*** Opening of Supplied material ***

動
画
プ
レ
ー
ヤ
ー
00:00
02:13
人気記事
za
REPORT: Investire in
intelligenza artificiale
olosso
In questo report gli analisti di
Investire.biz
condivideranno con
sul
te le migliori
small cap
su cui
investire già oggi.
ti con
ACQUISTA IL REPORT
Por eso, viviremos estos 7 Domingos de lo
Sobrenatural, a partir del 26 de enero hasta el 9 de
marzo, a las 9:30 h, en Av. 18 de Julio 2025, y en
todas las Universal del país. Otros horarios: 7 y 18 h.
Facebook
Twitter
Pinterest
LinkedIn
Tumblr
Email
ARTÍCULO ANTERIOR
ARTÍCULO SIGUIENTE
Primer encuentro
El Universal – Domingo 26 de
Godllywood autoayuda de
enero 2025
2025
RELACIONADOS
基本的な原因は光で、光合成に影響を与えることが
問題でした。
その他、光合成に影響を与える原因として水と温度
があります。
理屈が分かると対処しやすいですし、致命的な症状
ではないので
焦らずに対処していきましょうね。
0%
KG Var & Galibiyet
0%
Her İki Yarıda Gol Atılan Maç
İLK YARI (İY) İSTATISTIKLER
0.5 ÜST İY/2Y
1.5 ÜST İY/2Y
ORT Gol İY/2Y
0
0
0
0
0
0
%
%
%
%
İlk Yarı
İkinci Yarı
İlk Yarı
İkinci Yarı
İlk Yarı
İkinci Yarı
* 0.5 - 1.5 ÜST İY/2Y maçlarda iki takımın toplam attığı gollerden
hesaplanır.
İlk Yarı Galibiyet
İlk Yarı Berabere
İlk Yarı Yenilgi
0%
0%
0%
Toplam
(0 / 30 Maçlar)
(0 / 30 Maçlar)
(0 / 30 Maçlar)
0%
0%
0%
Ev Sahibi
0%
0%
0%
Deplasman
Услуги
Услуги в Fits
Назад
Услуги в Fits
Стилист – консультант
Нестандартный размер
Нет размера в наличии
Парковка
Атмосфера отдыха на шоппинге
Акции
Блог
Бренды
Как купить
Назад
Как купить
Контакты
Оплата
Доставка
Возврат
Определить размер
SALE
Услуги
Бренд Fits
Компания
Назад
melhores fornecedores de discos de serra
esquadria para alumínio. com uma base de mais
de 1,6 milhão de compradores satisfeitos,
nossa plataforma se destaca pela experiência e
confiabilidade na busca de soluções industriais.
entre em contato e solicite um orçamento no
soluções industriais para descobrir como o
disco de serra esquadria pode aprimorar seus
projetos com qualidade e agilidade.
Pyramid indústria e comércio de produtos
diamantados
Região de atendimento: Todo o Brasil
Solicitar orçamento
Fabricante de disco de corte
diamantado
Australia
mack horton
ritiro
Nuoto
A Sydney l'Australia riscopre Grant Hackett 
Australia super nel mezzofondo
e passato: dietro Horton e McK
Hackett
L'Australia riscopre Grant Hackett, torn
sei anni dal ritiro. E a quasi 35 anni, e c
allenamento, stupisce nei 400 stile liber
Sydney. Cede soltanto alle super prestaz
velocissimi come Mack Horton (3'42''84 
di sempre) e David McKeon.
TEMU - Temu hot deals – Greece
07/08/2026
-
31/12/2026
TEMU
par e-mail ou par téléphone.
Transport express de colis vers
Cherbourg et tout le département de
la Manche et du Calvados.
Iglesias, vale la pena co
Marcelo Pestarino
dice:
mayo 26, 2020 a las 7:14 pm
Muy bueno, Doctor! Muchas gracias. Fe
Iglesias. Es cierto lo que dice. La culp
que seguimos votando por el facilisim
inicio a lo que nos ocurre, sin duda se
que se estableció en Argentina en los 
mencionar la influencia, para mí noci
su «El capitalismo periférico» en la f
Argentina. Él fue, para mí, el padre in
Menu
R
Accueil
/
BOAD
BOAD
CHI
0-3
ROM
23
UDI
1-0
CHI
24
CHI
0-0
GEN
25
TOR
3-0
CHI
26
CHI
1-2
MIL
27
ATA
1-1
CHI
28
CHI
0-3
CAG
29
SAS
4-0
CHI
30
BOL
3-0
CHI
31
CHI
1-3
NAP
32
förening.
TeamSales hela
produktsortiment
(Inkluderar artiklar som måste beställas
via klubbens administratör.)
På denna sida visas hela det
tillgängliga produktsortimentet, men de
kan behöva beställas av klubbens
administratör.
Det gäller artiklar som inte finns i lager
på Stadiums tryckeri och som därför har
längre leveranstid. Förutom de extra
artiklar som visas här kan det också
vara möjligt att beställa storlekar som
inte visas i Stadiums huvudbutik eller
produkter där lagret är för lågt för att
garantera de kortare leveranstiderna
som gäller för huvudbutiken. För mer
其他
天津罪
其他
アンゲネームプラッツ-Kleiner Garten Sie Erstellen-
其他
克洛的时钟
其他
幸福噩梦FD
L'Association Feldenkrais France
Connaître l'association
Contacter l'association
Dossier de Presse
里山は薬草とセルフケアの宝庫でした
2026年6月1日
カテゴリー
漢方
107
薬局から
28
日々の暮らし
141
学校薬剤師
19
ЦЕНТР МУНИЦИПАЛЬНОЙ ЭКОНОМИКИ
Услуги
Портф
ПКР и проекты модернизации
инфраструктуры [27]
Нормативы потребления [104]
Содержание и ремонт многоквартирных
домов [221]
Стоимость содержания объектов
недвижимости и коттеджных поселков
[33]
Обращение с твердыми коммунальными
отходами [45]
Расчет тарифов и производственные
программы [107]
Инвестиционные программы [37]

*** Close of Supplied material ***

_Exercise requirements_
Every line of the material above that contains "esquadria" should be counted; give the total only.

_Problem solution_
2